*TASK INSTRUCTIONS:*
Return all the lines below exactly as written. Drop every picture.

*EXERCISE DATA:*
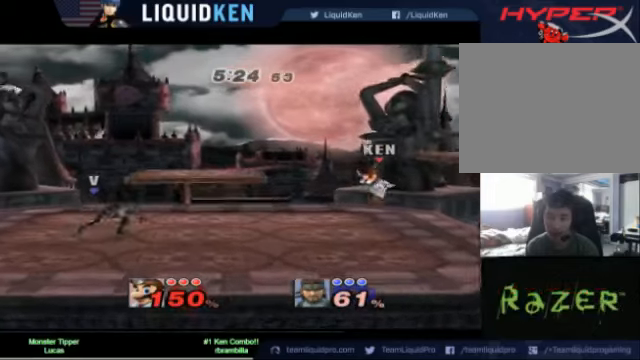
{"dt_ms": 480, "buttons": [], "left_stick": "center", "right_stick": "center", "events": [[80, "B", "down"], [160, "B", "up"], [240, "B", "down"], [320, "B", "up"], [400, "B", "down"], [440, "B", "up"]]}
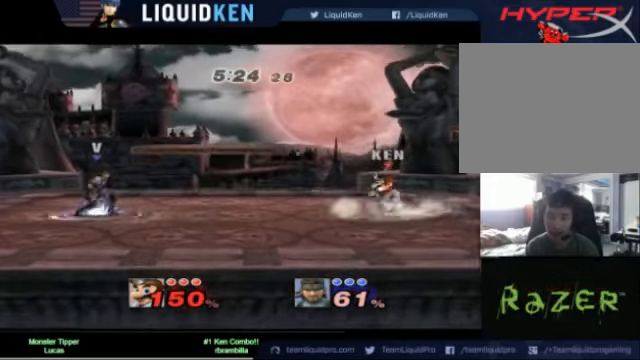
{"dt_ms": 520, "buttons": [], "left_stick": "center", "right_stick": "center", "events": [[80, "B", "down"], [160, "B", "up"], [200, "B", "down"], [320, "B", "up"], [440, "B", "down"], [480, "B", "up"]]}
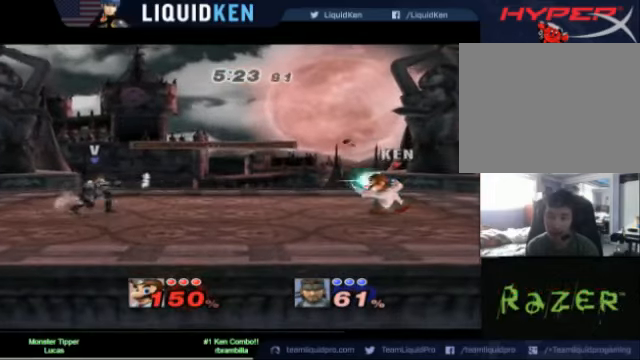
{"dt_ms": 480, "buttons": ["A"], "left_stick": "down-left", "right_stick": "center", "events": [[240, "L1", "down"], [440, "A", "down"], [440, "L1", "up"], [440, "left_stick", "down-left"]]}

*TASK SOLUTION:*
{"dt_ms": 480, "buttons": [], "left_stick": "center", "right_stick": "center", "events": [[80, "B", "down"], [160, "B", "up"], [240, "B", "down"], [320, "B", "up"], [400, "B", "down"], [440, "B", "up"]]}
{"dt_ms": 520, "buttons": [], "left_stick": "center", "right_stick": "center", "events": [[80, "B", "down"], [160, "B", "up"], [200, "B", "down"], [320, "B", "up"], [440, "B", "down"], [480, "B", "up"]]}
{"dt_ms": 480, "buttons": ["A"], "left_stick": "down-left", "right_stick": "center", "events": [[240, "L1", "down"], [440, "A", "down"], [440, "L1", "up"], [440, "left_stick", "down-left"]]}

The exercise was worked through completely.